Fast Real-Time Online Optimization for Output feedback Control

April 06, 2018, Webb 1100

Joao Hespanha

UCSB, Electrical and Computer Engineering

Abstract

The availability of low-cost, low-power embedded computation enables the use of online optimization to solve nonlinear control problems with hard state and input constraints, leading to the popularity of Model Predictive Control (MPC) in numerous industrial applications. More recently, online optimization also became popular to solve estimation problems that can take advantage of known constraints on the state, measurement noise, and disturbances. In particular, Moving Horizon Estimation (MHE) computes states estimates that are “maximally compatible” with measurements observed over a finite window of time.
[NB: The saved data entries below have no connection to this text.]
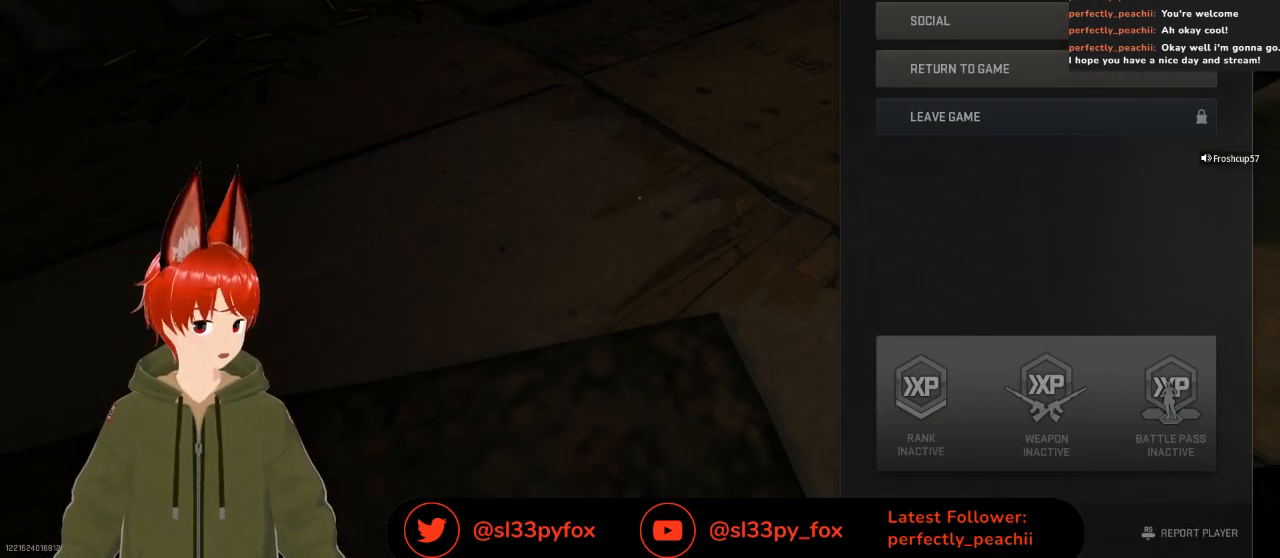
{"buttons": [], "left_stick": "center", "right_stick": "center", "events": [[267, "A", "down"], [367, "A", "up"]]}
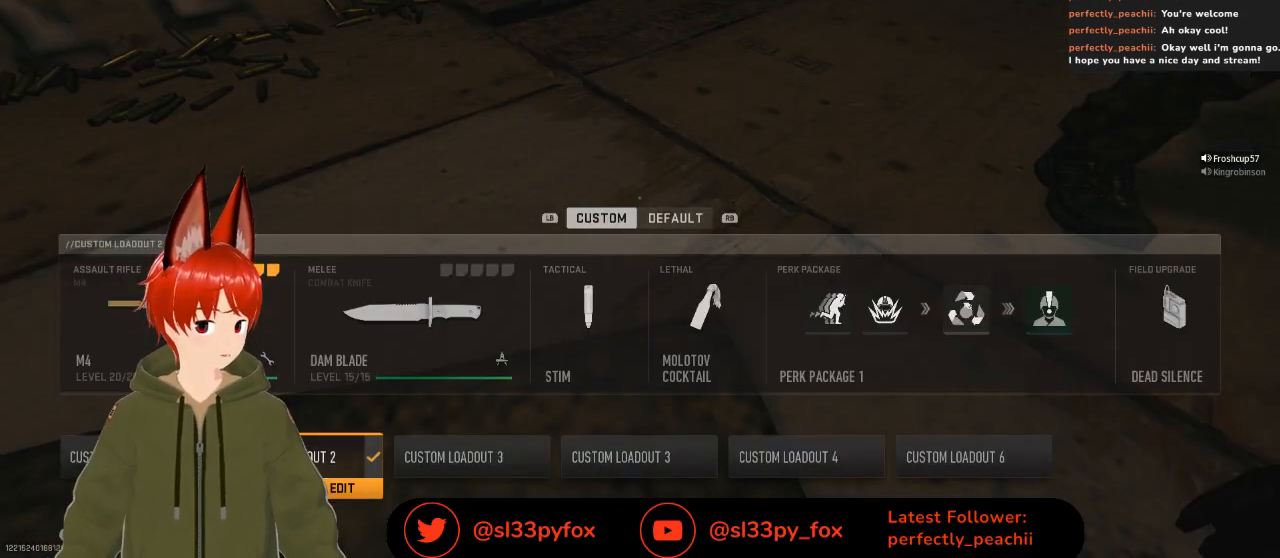
{"buttons": ["DPAD_RIGHT"], "left_stick": "center", "right_stick": "center", "events": [[200, "DPAD_RIGHT", "down"], [233, "DPAD_RIGHT", "up"], [300, "DPAD_RIGHT", "down"], [400, "DPAD_RIGHT", "up"], [467, "DPAD_RIGHT", "down"]]}
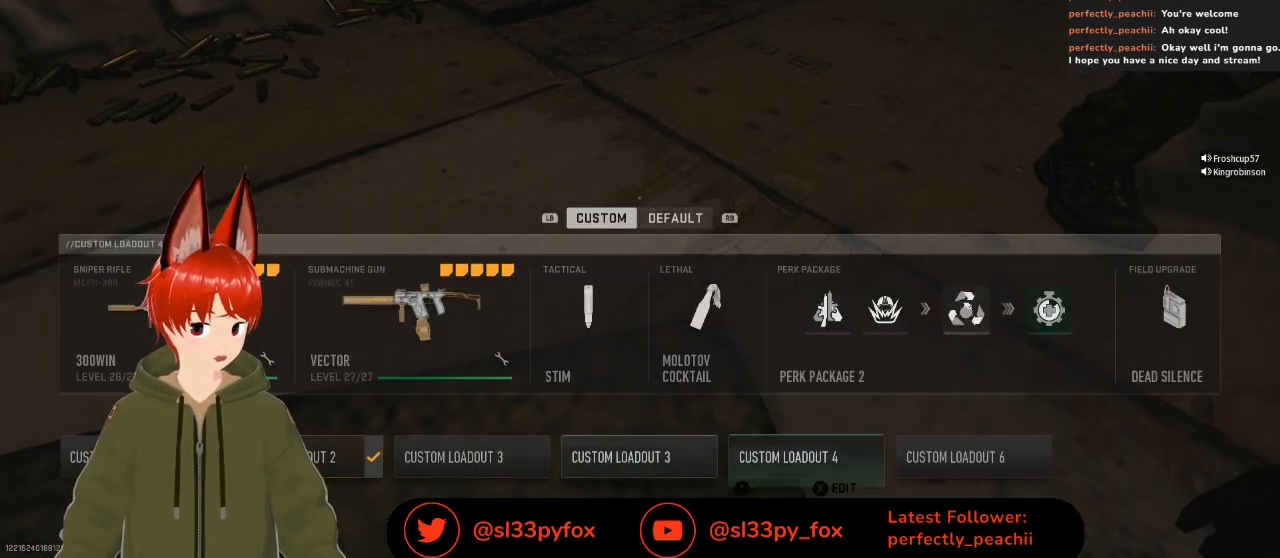
{"buttons": [], "left_stick": "center", "right_stick": "center", "events": [[33, "DPAD_RIGHT", "up"]]}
In this talk, we discuss an optimization-based approach to solve output feedback control problems that combines state estimation and control into a single min-max optimization. We focus the presentation on the theoretical challenges involved in guaranteeing the convergence of the closed loop systems, as well as the computational techniques that are needed to solve the resulting optimizations in real-time control systems with sampling times on the order of just a few milliseconds.

Speaker's Bio

João P. Hespanha was born in Coimbra, Portugal, in 1968. He received the Licenciatura in electrical and computer engineering from the Instituto Superior Técnico, Lisbon, Portugal in 1991 and the Ph.D. degree in electrical engineering and applied science from Yale University, New Haven, Connecticut in 1998. From 1999 to 2001, he was Assistant Professor at the University of Southern California, Los Angeles. He moved to the University of California, Santa Barbara in 2002, where he currently holds a Professor position with the Department of Electrical and Computer Engineering.
His current research interests include hybrid and switched systems; multi-agent control systems; distributed control over communication networks (also known as networked control systems); the use of vision in feedback control; stochastic modeling in biology; and network security.
Dr. Hespanha is the recipient of the Yale University’s Henry Prentiss Becton Graduate Prize for exceptional achievement in research in Engineering and Applied Science, a National Science Foundation CAREER Award, the 2005 best paper award at the 2nd Int. Conf. on Intelligent Sensing and Information Processing, the 2005 Automatica Theory/Methodology best paper prize, the 2006 George S. Axelby Outstanding Paper Award, and the 2009 Ruberti Young Researcher Prize. Dr. Hespanha is a Fellow of the IEEE and he was an IEEE distinguished lecturer from 2007 to 2013.